As part of our project on the 50th anniversary of Lyndon B. Johnson's Great Society, this week we will take a look at some lesser-known but important things that came out of the myriad programs that were created and legislation that passed. Many of them are things that most of us now take for granted. Each day this week we'll highlight one thing.
Child-resistant caps for pill bottles
Johnson needed to reach Joseph Califano Jr., his special assistant for domestic affairs, but could not. Califano wasn't in the office. No one was picking up the phone at his house. Finally, someone discovered that Califano was at George Washington University Medical Center in Washington with his young son, who had just had an accident.
Califano's son was 2 or 3 years old and had accidentally swallowed "a hell of a lot of aspirin," Califano recalled. He put the boy, Joseph III, in the car and raced to the hospital.
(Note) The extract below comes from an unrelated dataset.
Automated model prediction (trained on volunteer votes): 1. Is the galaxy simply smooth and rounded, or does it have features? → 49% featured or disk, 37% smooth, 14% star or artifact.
As doctors pumped the boy's stomach, Califano spoke to the president and told him what happened.
"I said, 'My son swallowed aspirin, and they’re getting it out of his system.' And probably he said, 'You know, this is a goddamn disgrace, these bottles, they ought to be made so kids can’t open them' and ranted on about that," Califano said.
Califano's son fully recovered. When Califano got back to work, Johnson said he wanted to do something to make it more difficult for children to get into medicine bottles. The Child Safety Act of 1966 followed, ensuring that medicine containers were more childproof.
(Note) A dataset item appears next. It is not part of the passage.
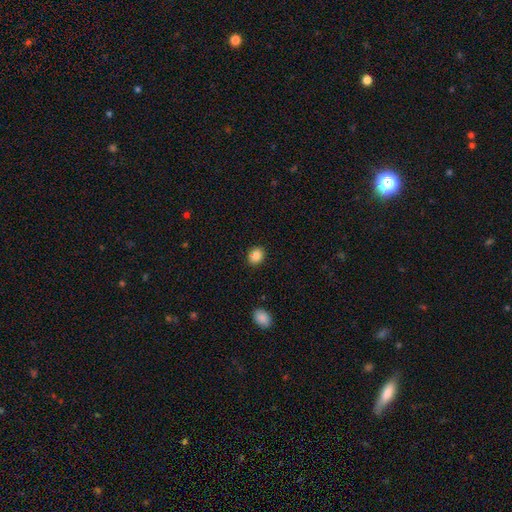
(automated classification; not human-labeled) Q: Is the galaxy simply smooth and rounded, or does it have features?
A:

"It was classic LBJ," Califano said. "It was classic 'We've got to do something about this.'"
A few years later, in 1970, the Poison Prevention Packaging Act was passed, which required a number of household substances to be put in childproof packaging.
As for Califano's son? He is now a surgeon who specializes in head and neck cancers at Johns Hopkins University and a professor of otolaryngology and head and neck surgery.